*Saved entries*
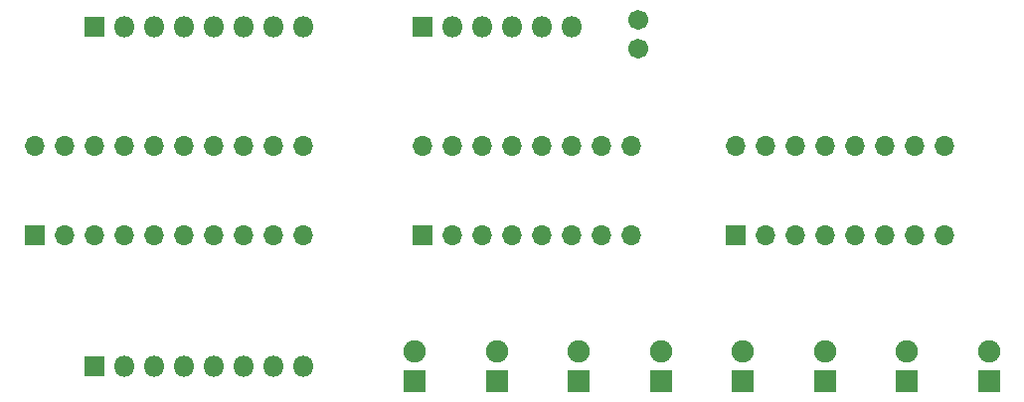
<source format=gts>
G04 #@! TF.FileFunction,Soldermask,Top*
%FSLAX46Y46*%
G04 Gerber Fmt 4.6, Leading zero omitted, Abs format (unit mm)*
G04 Created by KiCad (PCBNEW 4.0.7-e2-6376~58~ubuntu16.04.1) date Tue Jun 12 19:08:58 2018*
%MOMM*%
%LPD*%
G01*
G04 APERTURE LIST*
%ADD10C,0.100000*%
%ADD11R,1.701600X1.701600*%
%ADD12O,1.701600X1.701600*%
%ADD13C,1.701600*%
%ADD14R,1.801600X1.801600*%
%ADD15O,1.801600X1.801600*%
%ADD16R,1.901600X1.901600*%
%ADD17C,1.901600*%
G04 APERTURE END LIST*
D10*
D11*
X140970000Y-111760000D03*
D12*
X158750000Y-104140000D03*
X143510000Y-111760000D03*
X156210000Y-104140000D03*
X146050000Y-111760000D03*
X153670000Y-104140000D03*
X148590000Y-111760000D03*
X151130000Y-104140000D03*
X151130000Y-111760000D03*
X148590000Y-104140000D03*
X153670000Y-111760000D03*
X146050000Y-104140000D03*
X156210000Y-111760000D03*
X143510000Y-104140000D03*
X158750000Y-111760000D03*
X140970000Y-104140000D03*
D13*
X132715000Y-93345000D03*
X132715000Y-95845000D03*
D14*
X114300000Y-93980000D03*
D15*
X116840000Y-93980000D03*
X119380000Y-93980000D03*
X121920000Y-93980000D03*
X124460000Y-93980000D03*
X127000000Y-93980000D03*
D14*
X86360000Y-93980000D03*
D15*
X88900000Y-93980000D03*
X91440000Y-93980000D03*
X93980000Y-93980000D03*
X96520000Y-93980000D03*
X99060000Y-93980000D03*
X101600000Y-93980000D03*
X104140000Y-93980000D03*
D14*
X86360000Y-122936000D03*
D15*
X88900000Y-122936000D03*
X91440000Y-122936000D03*
X93980000Y-122936000D03*
X96520000Y-122936000D03*
X99060000Y-122936000D03*
X101600000Y-122936000D03*
X104140000Y-122936000D03*
D11*
X114300000Y-111760000D03*
D12*
X132080000Y-104140000D03*
X116840000Y-111760000D03*
X129540000Y-104140000D03*
X119380000Y-111760000D03*
X127000000Y-104140000D03*
X121920000Y-111760000D03*
X124460000Y-104140000D03*
X124460000Y-111760000D03*
X121920000Y-104140000D03*
X127000000Y-111760000D03*
X119380000Y-104140000D03*
X129540000Y-111760000D03*
X116840000Y-104140000D03*
X132080000Y-111760000D03*
X114300000Y-104140000D03*
D11*
X81280000Y-111760000D03*
D12*
X104140000Y-104140000D03*
X83820000Y-111760000D03*
X101600000Y-104140000D03*
X86360000Y-111760000D03*
X99060000Y-104140000D03*
X88900000Y-111760000D03*
X96520000Y-104140000D03*
X91440000Y-111760000D03*
X93980000Y-104140000D03*
X93980000Y-111760000D03*
X91440000Y-104140000D03*
X96520000Y-111760000D03*
X88900000Y-104140000D03*
X99060000Y-111760000D03*
X86360000Y-104140000D03*
X101600000Y-111760000D03*
X83820000Y-104140000D03*
X104140000Y-111760000D03*
X81280000Y-104140000D03*
D16*
X141605000Y-124206000D03*
D17*
X141605000Y-121666000D03*
D16*
X134620000Y-124206000D03*
D17*
X134620000Y-121666000D03*
D16*
X148590000Y-124206000D03*
D17*
X148590000Y-121666000D03*
D16*
X127635000Y-124206000D03*
D17*
X127635000Y-121666000D03*
D16*
X155575000Y-124206000D03*
D17*
X155575000Y-121666000D03*
D16*
X120650000Y-124206000D03*
D17*
X120650000Y-121666000D03*
D16*
X162560000Y-124206000D03*
D17*
X162560000Y-121666000D03*
D16*
X113665000Y-124206000D03*
D17*
X113665000Y-121666000D03*
M02*

</source>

*Prompt*
Once the pictures are set aside, write out each record exactly.

*Reply to the task*
<source format=gts>
G04 #@! TF.FileFunction,Soldermask,Top*
%FSLAX46Y46*%
G04 Gerber Fmt 4.6, Leading zero omitted, Abs format (unit mm)*
G04 Created by KiCad (PCBNEW 4.0.7-e2-6376~58~ubuntu16.04.1) date Tue Jun 12 19:08:58 2018*
%MOMM*%
%LPD*%
G01*
G04 APERTURE LIST*
%ADD10C,0.100000*%
%ADD11R,1.701600X1.701600*%
%ADD12O,1.701600X1.701600*%
%ADD13C,1.701600*%
%ADD14R,1.801600X1.801600*%
%ADD15O,1.801600X1.801600*%
%ADD16R,1.901600X1.901600*%
%ADD17C,1.901600*%
G04 APERTURE END LIST*
D10*
D11*
X140970000Y-111760000D03*
D12*
X158750000Y-104140000D03*
X143510000Y-111760000D03*
X156210000Y-104140000D03*
X146050000Y-111760000D03*
X153670000Y-104140000D03*
X148590000Y-111760000D03*
X151130000Y-104140000D03*
X151130000Y-111760000D03*
X148590000Y-104140000D03*
X153670000Y-111760000D03*
X146050000Y-104140000D03*
X156210000Y-111760000D03*
X143510000Y-104140000D03*
X158750000Y-111760000D03*
X140970000Y-104140000D03*
D13*
X132715000Y-93345000D03*
X132715000Y-95845000D03*
D14*
X114300000Y-93980000D03*
D15*
X116840000Y-93980000D03*
X119380000Y-93980000D03*
X121920000Y-93980000D03*
X124460000Y-93980000D03*
X127000000Y-93980000D03*
D14*
X86360000Y-93980000D03*
D15*
X88900000Y-93980000D03*
X91440000Y-93980000D03*
X93980000Y-93980000D03*
X96520000Y-93980000D03*
X99060000Y-93980000D03*
X101600000Y-93980000D03*
X104140000Y-93980000D03*
D14*
X86360000Y-122936000D03*
D15*
X88900000Y-122936000D03*
X91440000Y-122936000D03*
X93980000Y-122936000D03*
X96520000Y-122936000D03*
X99060000Y-122936000D03*
X101600000Y-122936000D03*
X104140000Y-122936000D03*
D11*
X114300000Y-111760000D03*
D12*
X132080000Y-104140000D03*
X116840000Y-111760000D03*
X129540000Y-104140000D03*
X119380000Y-111760000D03*
X127000000Y-104140000D03*
X121920000Y-111760000D03*
X124460000Y-104140000D03*
X124460000Y-111760000D03*
X121920000Y-104140000D03*
X127000000Y-111760000D03*
X119380000Y-104140000D03*
X129540000Y-111760000D03*
X116840000Y-104140000D03*
X132080000Y-111760000D03*
X114300000Y-104140000D03*
D11*
X81280000Y-111760000D03*
D12*
X104140000Y-104140000D03*
X83820000Y-111760000D03*
X101600000Y-104140000D03*
X86360000Y-111760000D03*
X99060000Y-104140000D03*
X88900000Y-111760000D03*
X96520000Y-104140000D03*
X91440000Y-111760000D03*
X93980000Y-104140000D03*
X93980000Y-111760000D03*
X91440000Y-104140000D03*
X96520000Y-111760000D03*
X88900000Y-104140000D03*
X99060000Y-111760000D03*
X86360000Y-104140000D03*
X101600000Y-111760000D03*
X83820000Y-104140000D03*
X104140000Y-111760000D03*
X81280000Y-104140000D03*
D16*
X141605000Y-124206000D03*
D17*
X141605000Y-121666000D03*
D16*
X134620000Y-124206000D03*
D17*
X134620000Y-121666000D03*
D16*
X148590000Y-124206000D03*
D17*
X148590000Y-121666000D03*
D16*
X127635000Y-124206000D03*
D17*
X127635000Y-121666000D03*
D16*
X155575000Y-124206000D03*
D17*
X155575000Y-121666000D03*
D16*
X120650000Y-124206000D03*
D17*
X120650000Y-121666000D03*
D16*
X162560000Y-124206000D03*
D17*
X162560000Y-121666000D03*
D16*
X113665000Y-124206000D03*
D17*
X113665000Y-121666000D03*
M02*

</source>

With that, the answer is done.